A mediados de este mes de julio se nos murió de cáncer Jaume Fargas (Manresa, 1952), conocido generalmente como El Fargas. Si no fue el primer hippy de Barcelona, poco le faltó, aunque ese cargo suele atribuírsele al dibujante de comics (e hindú honorario) Ernesto Carratalá. El Fargas nunca fue dibujante, pero sí un excelente compañero de viaje de la generación de El Vìbora, revista para la que realizó diversos cometidos, entre ellos el de añadir los genitales censurados en la edición original de algunos tebeos japoneses. Nadie le vio nunca vestido con algo que no fuera su pantalón vaquero de peto -eso que los franceses llaman salopette, una palabra muy graciosa- y siempre tuvo aspecto de ciudadano originario de algún país nórdico, como su hermana Eulalia: ambos eran altos, larguiruchos, más rubios que morenos y con unos rasgos nada comunes entre nosotros (Eulalia es una excelente gastrónoma que goza de buena salud, afortunadamente).
Visto desde fuera, supongo que el Fargas era eso que suele definirse como un excéntrico. Vegetariano, su nevera solía albergar un enorme perolo de arroz que hacía durar toda la semana. Siempre leía el periódico de la víspera porque sostenía -y no le faltaba razón- que las cosas no suelen cambiar radicalmente de un día para otro (y también es verdad que le salía más a cuenta trincar el periódico de un bar que adquirirlo en el quiosco). De pequeño formó parte de la célebre Escolanía de Montserrat, lo cual, intuyo, le llevó de mayor a producir un disco del coro infantil Els Cantaires del Cadí -ilustrado por el gran Max-, cuya aparición nos dejó patidifusos a más de uno, pues no entendíamos muy bien qué tenía que ver una agrupación de voces blancas con el underground. Ignorábamos que el Fargas era profesor de música por el método Suzuki -que me aspen si sé en qué consiste-, como ignorábamos -o tal vez solo yo- otras cosas del muchacho, como que trabajaba de telefonista nocturno en el hotel Avenida Palace.
Podría haberle conocido en 1974, cuando creó en el Born barcelonés la primera librería de cómics de España, Zap 275, donde había tebeos alternativos de Europa y Estados Unidos conseguidos a través de la Real Free Press de Amsterdam, ciudad donde nuestro hombre tenía muchos contactos (entre ellos, un librero llamado Kees que aparecía cada año por el Salón del Comic de Barcelona y se pillaba unas tajadas de capitán general del Imperio Austrohúngaro). Pero no le conocí entonces porque las tres veces que fui a Zap 275, allí no había nadie y la puerta estaba cerrada y lucía un cartelito que ponía algo así como “Si estamos, estamos, y si no estamos, no estamos”. Nada de “vuelvo en 15 minutos” ni nada parecido.
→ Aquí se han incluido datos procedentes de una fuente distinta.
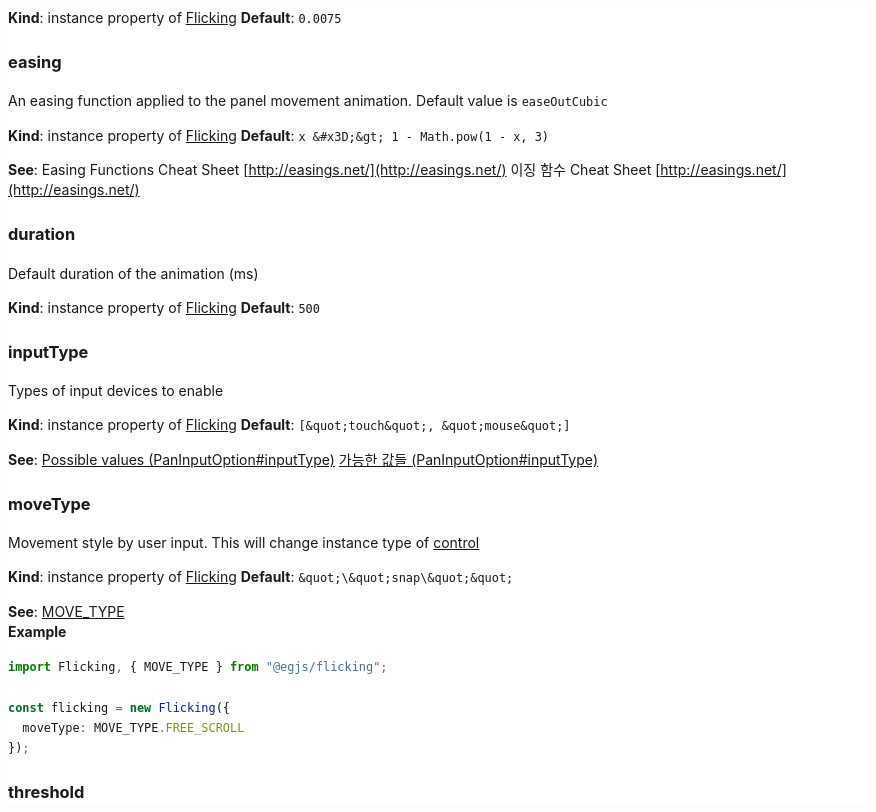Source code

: **Kind**: instance property of [Flicking](#Flicking)
**Default**: `0.0075`
  
<a name="Flicking+easing"></a>

### easing

An easing function applied to the panel movement animation. Default value is `easeOutCubic`

**Kind**: instance property of [Flicking](#Flicking)
**Default**: `x &#x3D;&gt; 1 - Math.pow(1 - x, 3)`
  
**See**: Easing Functions Cheat Sheet [http://easings.net/](http://easings.net/) 이징 함수 Cheat Sheet [http://easings.net/](http://easings.net/)  
<a name="Flicking+duration"></a>

### duration

Default duration of the animation (ms)

**Kind**: instance property of [Flicking](#Flicking)
**Default**: `500`
  
<a name="Flicking+inputType"></a>

### inputType

Types of input devices to enable

**Kind**: instance property of [Flicking](#Flicking)
**Default**: `[&quot;touch&quot;, &quot;mouse&quot;]`
  
**See**: [Possible values (PanInputOption#inputType)](https://naver.github.io/egjs-axes/release/latest/doc/global.html#PanInputOption)
[가능한 값들 (PanInputOption#inputType)](https://naver.github.io/egjs-axes/release/latest/doc/global.html#PanInputOption)  
<a name="Flicking+moveType"></a>

### moveType

Movement style by user input. This will change instance type of [control](#Flicking+control)

**Kind**: instance property of [Flicking](#Flicking)
**Default**: `&quot;\&quot;snap\&quot;&quot;`
  
**See**: [MOVE_TYPE](#Constants.MOVE_TYPE)  
**Example**  
```ts
import Flicking, { MOVE_TYPE } from "@egjs/flicking";

const flicking = new Flicking({
  moveType: MOVE_TYPE.FREE_SCROLL
});
```
<a name="Flicking+threshold"></a>

### threshold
Para conseguir acceder a la librería del Fargas había que confiar en la suerte. Yo abandoné tras la tercera intentona y me quedé sin conocer ese emporio del tebeo underground, aunque todos los que fueron más afortunados que yo aseguran que estaba la mar de bien.
El Fargas tuvo durante años un puesto en el Mercado de San Antonio, donde desplegaba su particular cornucopia de tebeos y objetos varios. Siempre con la salopette puesta. Mentiría si dijese que llegué a conocerlo íntimamente, pues nuestra relación nunca pasó de breves conversaciones fruto del azar, pero le tenía cariño. Era un buen tipo que consiguió vivir a su peculiar manera y sin hacer demasiadas concesiones a la dura realidad: de lo más zen que hemos tenido en Barcelona.